During the December 2016 snap parliamentary elections, the pro-sovereignty Social Democratic Union of Macedonia (SDSM) party of Prime Minister Nikola Gruevsky emerged the outright winner, but the ethnic Albanian DUI party then sided with Zoran Zaev and his Social Democratic Union of
Macedonia (SDSM) party, which promised to vote in favor of a “genocide lawsuit” against Serbia.
While Zaev enjoys the support of NATO and the European Union, President Ivanov’s rejection of any foreign meddling in the country’s domestic affairs won him the support of Russia and Hungary.
“It is important to keep in mind the fact the Albanian-proposed measures to federalize Macedonia, redraw its architecture of state power and even of state symbols is fraught with undermining the country’s constitution and its ultimate breakup,” the Russian Foreign Ministry said in an statement.
Meanwhile, Macedonia seems to have found a means of making the EU reconsider.
During their meeting earlier this month, President Gjorge Ivanov and European Council President Donald Tusk also discussed the migrant crisis, which is of vital importance to Brussels now that Turkey has hinted that it could unilaterally opt out of its 2016 refugee deal with the EU.
As a result, the hundreds of thousands of refugees currently in Turkey could stream into the Balkans and Macedonia could do nothing to check their spread to EU countries.
In an interview with Sputnik Serbia, Macedonian political analyst Brank Nedelkovsky said that even though President Ivanov has been tightlipped about the details of his meeting with Tusk, it looks like amid the current cooling of relations with the EU, the Macedonian president now has a trump card to play out against Brussels.
“If the EU keeps supporting Zaev and the ‘Tirana Platform,’ and if Turkey makes good its promise [to cancel the migrant deal with the EU], Macedonia will simply refuse to stem the tide of refugees heading towards Kosovo and Montenegro.

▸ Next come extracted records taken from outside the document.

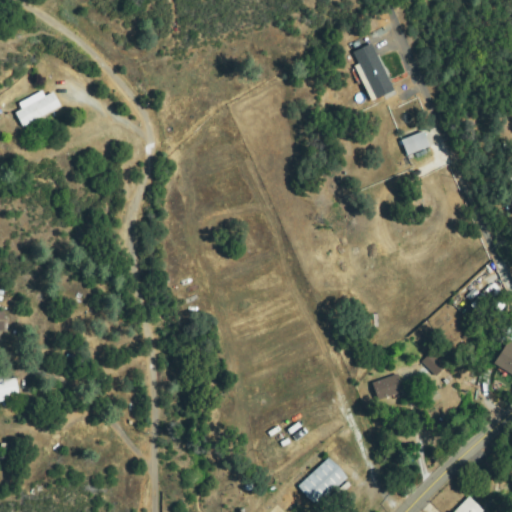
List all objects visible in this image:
building: (371, 71)
building: (371, 72)
building: (36, 106)
building: (34, 109)
building: (415, 141)
building: (410, 146)
road: (450, 173)
building: (1, 323)
building: (504, 358)
building: (505, 360)
building: (432, 362)
building: (435, 364)
building: (389, 385)
building: (8, 386)
building: (387, 388)
building: (7, 389)
road: (460, 463)
building: (322, 480)
building: (322, 483)
building: (465, 506)
building: (467, 508)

Ivanov was elected president to stand up for the interests of his country,” Nedelkovsky said.
“We are a small, landlocked country with neither navigable rivers nor oil, but we are a transit nation that could create problems for the EU. What I‘m saying is that we could simply refuse to stop the migrant tsunami,” Nedelkovsky warned.
In late December, Albanian Prime Minister Edi Rama invited the leaders of four Albanian parties in Macedonia to Tirana for a meeting at which they formulated the so-called "Albanian Platform," under the auspices of Tirana.

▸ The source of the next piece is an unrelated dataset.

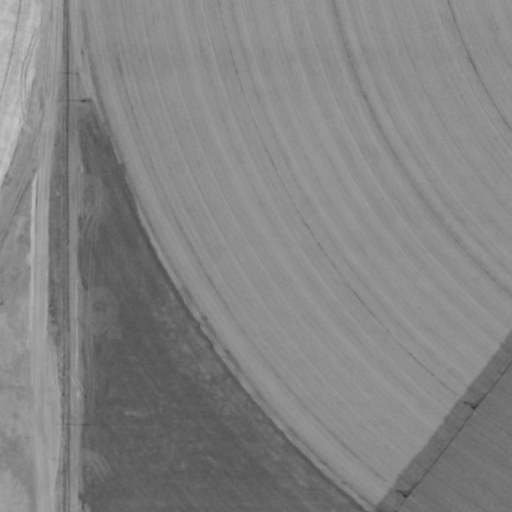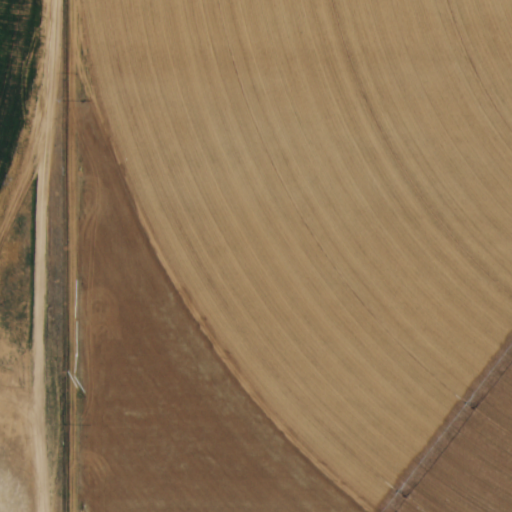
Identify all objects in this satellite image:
road: (53, 256)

Tirana's meddling was criticized by the Macedonian foreign ministry, which called on Albania to refrain from stoking division in the region.
Tirana's attempt to destabilize Macedonia has been echoed by US politicians too. In February, chairman of the US Foreign Affairs Subcommittee on Europe, Eurasia and Emerging Threats Dana Rohrabacher told Albanian TV that that the country should be portioned, and "Kosovars and Albanians from Macedonia should be part of Kosovo."
Albanians are the largest minority ethnic group in Macedonia, and are a majority in some western regions. Their population has increased rapidly over the past century.